* **Instructions for the task**: Copy each line of the data below with the word "Created".

Electronics source listings
►
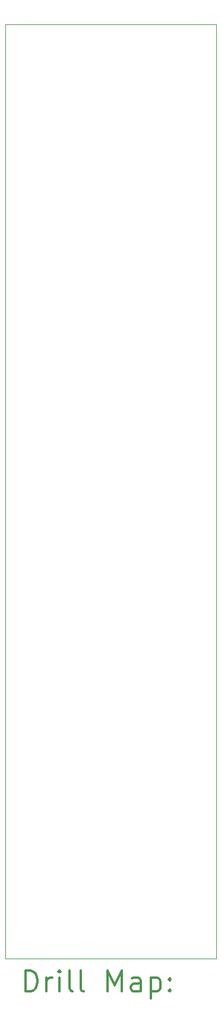
<source format=gbr>
%FSLAX45Y45*%
G04 Gerber Fmt 4.5, Leading zero omitted, Abs format (unit mm)*
G04 Created by KiCad (PCBNEW (5.1.9)-1) date 2021-10-16 13:20:28*
%MOMM*%
%LPD*%
G01*
G04 APERTURE LIST*
%TA.AperFunction,Profile*%
%ADD10C,0.050000*%
%TD*%
%ADD11C,0.200000*%
%ADD12C,0.300000*%
G04 APERTURE END LIST*
D10*
X6200000Y-15800000D02*
X6200000Y-15100000D01*
X9200000Y-15800000D02*
X6200000Y-15800000D01*
X9200000Y-2500000D02*
X9200000Y-15800000D01*
X6200000Y-2500000D02*
X9200000Y-2500000D01*
X6200000Y-2500000D02*
X6200000Y-15100000D01*
D11*
D12*
X6483928Y-16268214D02*
X6483928Y-15968214D01*
X6555357Y-15968214D01*
X6598214Y-15982500D01*
X6626786Y-16011071D01*
X6641071Y-16039643D01*
X6655357Y-16096786D01*
X6655357Y-16139643D01*
X6641071Y-16196786D01*
X6626786Y-16225357D01*
X6598214Y-16253929D01*
X6555357Y-16268214D01*
X6483928Y-16268214D01*
X6783928Y-16268214D02*
X6783928Y-16068214D01*
X6783928Y-16125357D02*
X6798214Y-16096786D01*
X6812500Y-16082500D01*
X6841071Y-16068214D01*
X6869643Y-16068214D01*
X6969643Y-16268214D02*
X6969643Y-16068214D01*
X6969643Y-15968214D02*
X6955357Y-15982500D01*
X6969643Y-15996786D01*
X6983928Y-15982500D01*
X6969643Y-15968214D01*
X6969643Y-15996786D01*
X7155357Y-16268214D02*
X7126786Y-16253929D01*
X7112500Y-16225357D01*
X7112500Y-15968214D01*
X7312500Y-16268214D02*
X7283928Y-16253929D01*
X7269643Y-16225357D01*
X7269643Y-15968214D01*
X7655357Y-16268214D02*
X7655357Y-15968214D01*
X7755357Y-16182500D01*
X7855357Y-15968214D01*
X7855357Y-16268214D01*
X8126786Y-16268214D02*
X8126786Y-16111071D01*
X8112500Y-16082500D01*
X8083928Y-16068214D01*
X8026786Y-16068214D01*
X7998214Y-16082500D01*
X8126786Y-16253929D02*
X8098214Y-16268214D01*
X8026786Y-16268214D01*
X7998214Y-16253929D01*
X7983928Y-16225357D01*
X7983928Y-16196786D01*
X7998214Y-16168214D01*
X8026786Y-16153929D01*
X8098214Y-16153929D01*
X8126786Y-16139643D01*
X8269643Y-16068214D02*
X8269643Y-16368214D01*
X8269643Y-16082500D02*
X8298214Y-16068214D01*
X8355357Y-16068214D01*
X8383928Y-16082500D01*
X8398214Y-16096786D01*
X8412500Y-16125357D01*
X8412500Y-16211071D01*
X8398214Y-16239643D01*
X8383928Y-16253929D01*
X8355357Y-16268214D01*
X8298214Y-16268214D01*
X8269643Y-16253929D01*
X8541071Y-16239643D02*
X8555357Y-16253929D01*
X8541071Y-16268214D01*
X8526786Y-16253929D01*
X8541071Y-16239643D01*
X8541071Y-16268214D01*
X8541071Y-16082500D02*
X8555357Y-16096786D01*
X8541071Y-16111071D01*
X8526786Y-16096786D01*
X8541071Y-16082500D01*
X8541071Y-16111071D01*
M02*

</source>
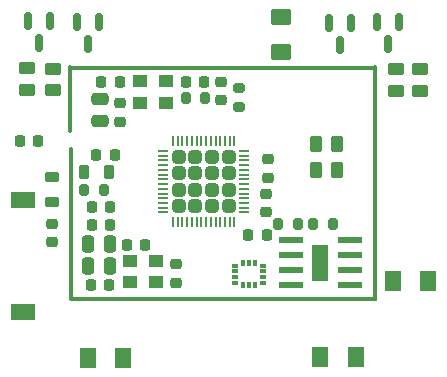
<source format=gbr>
%TF.GenerationSoftware,KiCad,Pcbnew,7.0.2*%
%TF.CreationDate,2023-05-17T08:13:23+02:00*%
%TF.ProjectId,5V DC Smart Socket,35562044-4320-4536-9d61-727420536f63,rev?*%
%TF.SameCoordinates,Original*%
%TF.FileFunction,Paste,Top*%
%TF.FilePolarity,Positive*%
%FSLAX46Y46*%
G04 Gerber Fmt 4.6, Leading zero omitted, Abs format (unit mm)*
G04 Created by KiCad (PCBNEW 7.0.2) date 2023-05-17 08:13:23*
%MOMM*%
%LPD*%
G01*
G04 APERTURE LIST*
G04 Aperture macros list*
%AMRoundRect*
0 Rectangle with rounded corners*
0 $1 Rounding radius*
0 $2 $3 $4 $5 $6 $7 $8 $9 X,Y pos of 4 corners*
0 Add a 4 corners polygon primitive as box body*
4,1,4,$2,$3,$4,$5,$6,$7,$8,$9,$2,$3,0*
0 Add four circle primitives for the rounded corners*
1,1,$1+$1,$2,$3*
1,1,$1+$1,$4,$5*
1,1,$1+$1,$6,$7*
1,1,$1+$1,$8,$9*
0 Add four rect primitives between the rounded corners*
20,1,$1+$1,$2,$3,$4,$5,0*
20,1,$1+$1,$4,$5,$6,$7,0*
20,1,$1+$1,$6,$7,$8,$9,0*
20,1,$1+$1,$8,$9,$2,$3,0*%
G04 Aperture macros list end*
%ADD10RoundRect,0.250000X-0.315000X-0.315000X0.315000X-0.315000X0.315000X0.315000X-0.315000X0.315000X0*%
%ADD11RoundRect,0.050000X-0.387500X-0.050000X0.387500X-0.050000X0.387500X0.050000X-0.387500X0.050000X0*%
%ADD12RoundRect,0.050000X-0.050000X-0.387500X0.050000X-0.387500X0.050000X0.387500X-0.050000X0.387500X0*%
%ADD13RoundRect,0.250001X-0.462499X-0.624999X0.462499X-0.624999X0.462499X0.624999X-0.462499X0.624999X0*%
%ADD14RoundRect,0.250000X-0.250000X-0.475000X0.250000X-0.475000X0.250000X0.475000X-0.250000X0.475000X0*%
%ADD15RoundRect,0.225000X-0.225000X-0.250000X0.225000X-0.250000X0.225000X0.250000X-0.225000X0.250000X0*%
%ADD16RoundRect,0.150000X-0.150000X0.587500X-0.150000X-0.587500X0.150000X-0.587500X0.150000X0.587500X0*%
%ADD17RoundRect,0.200000X0.200000X0.275000X-0.200000X0.275000X-0.200000X-0.275000X0.200000X-0.275000X0*%
%ADD18RoundRect,0.225000X0.250000X-0.225000X0.250000X0.225000X-0.250000X0.225000X-0.250000X-0.225000X0*%
%ADD19RoundRect,0.225000X0.225000X0.250000X-0.225000X0.250000X-0.225000X-0.250000X0.225000X-0.250000X0*%
%ADD20RoundRect,0.250001X0.624999X-0.462499X0.624999X0.462499X-0.624999X0.462499X-0.624999X-0.462499X0*%
%ADD21RoundRect,0.200000X-0.200000X-0.275000X0.200000X-0.275000X0.200000X0.275000X-0.200000X0.275000X0*%
%ADD22R,0.580000X0.350000*%
%ADD23R,0.350000X0.580000*%
%ADD24RoundRect,0.225000X-0.250000X0.225000X-0.250000X-0.225000X0.250000X-0.225000X0.250000X0.225000X0*%
%ADD25R,1.300000X1.000000*%
%ADD26RoundRect,0.218750X-0.381250X0.218750X-0.381250X-0.218750X0.381250X-0.218750X0.381250X0.218750X0*%
%ADD27RoundRect,0.250000X-0.262500X-0.450000X0.262500X-0.450000X0.262500X0.450000X-0.262500X0.450000X0*%
%ADD28RoundRect,0.250000X0.450000X-0.262500X0.450000X0.262500X-0.450000X0.262500X-0.450000X-0.262500X0*%
%ADD29R,2.100000X1.400000*%
%ADD30RoundRect,0.250000X-0.475000X0.250000X-0.475000X-0.250000X0.475000X-0.250000X0.475000X0.250000X0*%
%ADD31RoundRect,0.041300X0.948700X0.253700X-0.948700X0.253700X-0.948700X-0.253700X0.948700X-0.253700X0*%
%ADD32RoundRect,0.098350X0.604150X1.437900X-0.604150X1.437900X-0.604150X-1.437900X0.604150X-1.437900X0*%
%ADD33RoundRect,0.218750X-0.218750X-0.381250X0.218750X-0.381250X0.218750X0.381250X-0.218750X0.381250X0*%
%ADD34RoundRect,0.100000X0.100000X-2.750000X0.100000X2.750000X-0.100000X2.750000X-0.100000X-2.750000X0*%
%ADD35RoundRect,0.100000X0.100000X-6.400000X0.100000X6.400000X-0.100000X6.400000X-0.100000X-6.400000X0*%
%ADD36RoundRect,0.102500X-12.887500X-0.102500X12.887500X-0.102500X12.887500X0.102500X-12.887500X0.102500X0*%
%ADD37RoundRect,0.097500X-12.887500X-0.097500X12.887500X-0.097500X12.887500X0.097500X-12.887500X0.097500X0*%
%ADD38RoundRect,0.102500X0.102500X-9.867500X0.102500X9.867500X-0.102500X9.867500X-0.102500X-9.867500X0*%
%ADD39RoundRect,0.200000X-0.275000X0.200000X-0.275000X-0.200000X0.275000X-0.200000X0.275000X0.200000X0*%
G04 APERTURE END LIST*
D10*
%TO.C,ESP32S1*%
X164358750Y-71800000D03*
X164358750Y-73200000D03*
X164358750Y-74600000D03*
X164358750Y-76000000D03*
X165758750Y-71800000D03*
X165758750Y-73200000D03*
X165758750Y-74600000D03*
X165758750Y-76000000D03*
X167158750Y-71800000D03*
X167158750Y-73200000D03*
X167158750Y-74600000D03*
X167158750Y-76000000D03*
X168558750Y-71800000D03*
X168558750Y-73200000D03*
X168558750Y-74600000D03*
X168558750Y-76000000D03*
D11*
X163021250Y-71300000D03*
X163021250Y-71700000D03*
X163021250Y-72100000D03*
X163021250Y-72500000D03*
X163021250Y-72900000D03*
X163021250Y-73300000D03*
X163021250Y-73700000D03*
X163021250Y-74100000D03*
X163021250Y-74500000D03*
X163021250Y-74900000D03*
X163021250Y-75300000D03*
X163021250Y-75700000D03*
X163021250Y-76100000D03*
X163021250Y-76500000D03*
D12*
X163858750Y-77337500D03*
X164258750Y-77337500D03*
X164658750Y-77337500D03*
X165058750Y-77337500D03*
X165458750Y-77337500D03*
X165858750Y-77337500D03*
X166258750Y-77337500D03*
X166658750Y-77337500D03*
X167058750Y-77337500D03*
X167458750Y-77337500D03*
X167858750Y-77337500D03*
X168258750Y-77337500D03*
X168658750Y-77337500D03*
X169058750Y-77337500D03*
D11*
X169896250Y-76500000D03*
X169896250Y-76100000D03*
X169896250Y-75700000D03*
X169896250Y-75300000D03*
X169896250Y-74900000D03*
X169896250Y-74500000D03*
X169896250Y-74100000D03*
X169896250Y-73700000D03*
X169896250Y-73300000D03*
X169896250Y-72900000D03*
X169896250Y-72500000D03*
X169896250Y-72100000D03*
X169896250Y-71700000D03*
X169896250Y-71300000D03*
D12*
X169058750Y-70462500D03*
X168658750Y-70462500D03*
X168258750Y-70462500D03*
X167858750Y-70462500D03*
X167458750Y-70462500D03*
X167058750Y-70462500D03*
X166658750Y-70462500D03*
X166258750Y-70462500D03*
X165858750Y-70462500D03*
X165458750Y-70462500D03*
X165058750Y-70462500D03*
X164658750Y-70462500D03*
X164258750Y-70462500D03*
X163858750Y-70462500D03*
%TD*%
D13*
%TO.C,F1*%
X176342500Y-88770000D03*
X179317500Y-88770000D03*
%TD*%
D14*
%TO.C,E2C2*%
X156648750Y-81010000D03*
X158548750Y-81010000D03*
%TD*%
D15*
%TO.C,EC37*%
X150915000Y-70450000D03*
X152465000Y-70450000D03*
%TD*%
%TO.C,EC1*%
X156993750Y-76020000D03*
X158543750Y-76020000D03*
%TD*%
D16*
%TO.C,MTRT1*%
X157610000Y-60337500D03*
X155710000Y-60337500D03*
X156660000Y-62212500D03*
%TD*%
D17*
%TO.C,E2R2*%
X166583750Y-66840000D03*
X164933750Y-66840000D03*
%TD*%
D18*
%TO.C,EC24*%
X171738750Y-76500000D03*
X171738750Y-74950000D03*
%TD*%
D13*
%TO.C,F1*%
X182445000Y-82350000D03*
X185420000Y-82350000D03*
%TD*%
D19*
%TO.C,E2C6*%
X161523750Y-79220000D03*
X159973750Y-79220000D03*
%TD*%
D20*
%TO.C,F1*%
X173040000Y-62957500D03*
X173040000Y-59982500D03*
%TD*%
D21*
%TO.C,ER1*%
X156343750Y-74600000D03*
X157993750Y-74600000D03*
%TD*%
D22*
%TO.C,IMU1*%
X169093750Y-81000000D03*
X169093750Y-81500000D03*
X169093750Y-82000000D03*
X169093750Y-82500000D03*
D23*
X169768750Y-82675000D03*
X170268750Y-82675000D03*
X170768750Y-82675000D03*
D22*
X171443750Y-82500000D03*
X171443750Y-82000000D03*
X171443750Y-81500000D03*
X171443750Y-81000000D03*
D23*
X170768750Y-80825000D03*
X170268750Y-80825000D03*
X169768750Y-80825000D03*
%TD*%
D15*
%TO.C,E2C5*%
X156993750Y-77530000D03*
X158543750Y-77530000D03*
%TD*%
D17*
%TO.C,IDR1*%
X174423750Y-77480000D03*
X172773750Y-77480000D03*
%TD*%
D21*
%TO.C,IDR2*%
X175733750Y-77470000D03*
X177383750Y-77470000D03*
%TD*%
D24*
%TO.C,E2C3*%
X159328750Y-67275000D03*
X159328750Y-68825000D03*
%TD*%
D19*
%TO.C,E2C7*%
X158923750Y-71620000D03*
X157373750Y-71620000D03*
%TD*%
D25*
%TO.C,E2CY1*%
X162428750Y-80620000D03*
X160228750Y-80620000D03*
X160228750Y-82420000D03*
X162428750Y-82420000D03*
%TD*%
D26*
%TO.C,EL4*%
X153590000Y-73525000D03*
X153590000Y-75650000D03*
%TD*%
D16*
%TO.C,MTRT1*%
X182990000Y-60355000D03*
X181090000Y-60355000D03*
X182040000Y-62230000D03*
%TD*%
D27*
%TO.C,MR2*%
X175927500Y-72940000D03*
X177752500Y-72940000D03*
%TD*%
D16*
%TO.C,MTRT1*%
X153440000Y-60270000D03*
X151540000Y-60270000D03*
X152490000Y-62145000D03*
%TD*%
D18*
%TO.C,E2C9*%
X164068750Y-82445000D03*
X164068750Y-80895000D03*
%TD*%
D27*
%TO.C,MR1*%
X175927500Y-70670000D03*
X177752500Y-70670000D03*
%TD*%
D18*
%TO.C,EC25*%
X171858750Y-73545000D03*
X171858750Y-71995000D03*
%TD*%
D16*
%TO.C,MTRT1*%
X178960000Y-60465000D03*
X177060000Y-60465000D03*
X178010000Y-62340000D03*
%TD*%
D19*
%TO.C,E2C11*%
X159343750Y-65490000D03*
X157793750Y-65490000D03*
%TD*%
D28*
%TO.C,MTRR1*%
X184810000Y-66202500D03*
X184810000Y-64377500D03*
%TD*%
D18*
%TO.C,E2C8*%
X167928750Y-66995000D03*
X167928750Y-65445000D03*
%TD*%
D29*
%TO.C,ANT1*%
X151160000Y-75470000D03*
X151160000Y-84970000D03*
%TD*%
D30*
%TO.C,E2C1*%
X157678750Y-66870000D03*
X157678750Y-68770000D03*
%TD*%
D28*
%TO.C,MTRR1*%
X153660000Y-66142500D03*
X153660000Y-64317500D03*
%TD*%
D25*
%TO.C,E2CY2*%
X161048750Y-67210000D03*
X163248750Y-67210000D03*
X163248750Y-65410000D03*
X161048750Y-65410000D03*
%TD*%
D15*
%TO.C,E2C14*%
X164953750Y-65440000D03*
X166503750Y-65440000D03*
%TD*%
D14*
%TO.C,E2C4*%
X156638750Y-79140000D03*
X158538750Y-79140000D03*
%TD*%
D31*
%TO.C,U1*%
X178808750Y-82615000D03*
X178808750Y-81345000D03*
X178808750Y-80075000D03*
X178808750Y-78805000D03*
X173868750Y-78805000D03*
X173868750Y-80075000D03*
X173868750Y-81345000D03*
X173868750Y-82615000D03*
D32*
X176268750Y-80760000D03*
%TD*%
D19*
%TO.C,E2C10*%
X158473750Y-82630000D03*
X156923750Y-82630000D03*
%TD*%
D33*
%TO.C,E2L1*%
X156326250Y-73100000D03*
X158451250Y-73100000D03*
%TD*%
D15*
%TO.C,IMUC1*%
X170233750Y-78420000D03*
X171783750Y-78420000D03*
%TD*%
D28*
%TO.C,MTRR1*%
X151460000Y-66132500D03*
X151460000Y-64307500D03*
%TD*%
D13*
%TO.C,F1*%
X156642500Y-88800000D03*
X159617500Y-88800000D03*
%TD*%
D34*
%TO.C,REF\u002A\u002A*%
X155160000Y-66915000D03*
D35*
X155180000Y-77505000D03*
D36*
X168130000Y-64270000D03*
D37*
X168135000Y-83800000D03*
D38*
X180935000Y-74025000D03*
%TD*%
D28*
%TO.C,MTRR1*%
X182710000Y-66212500D03*
X182710000Y-64387500D03*
%TD*%
D39*
%TO.C,E2R1*%
X169438750Y-65965000D03*
X169438750Y-67615000D03*
%TD*%
D24*
%TO.C,EC38*%
X153570000Y-77440000D03*
X153570000Y-78990000D03*
%TD*%
M02*

</source>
◄
* **Exercise answer**:
G04 Created by KiCad (PCBNEW (5.1.9)-1) date 2021-10-16 13:20:28*
G04 Created by KiCad (PCBNEW 7.0.2) date 2023-05-17 08:13:23*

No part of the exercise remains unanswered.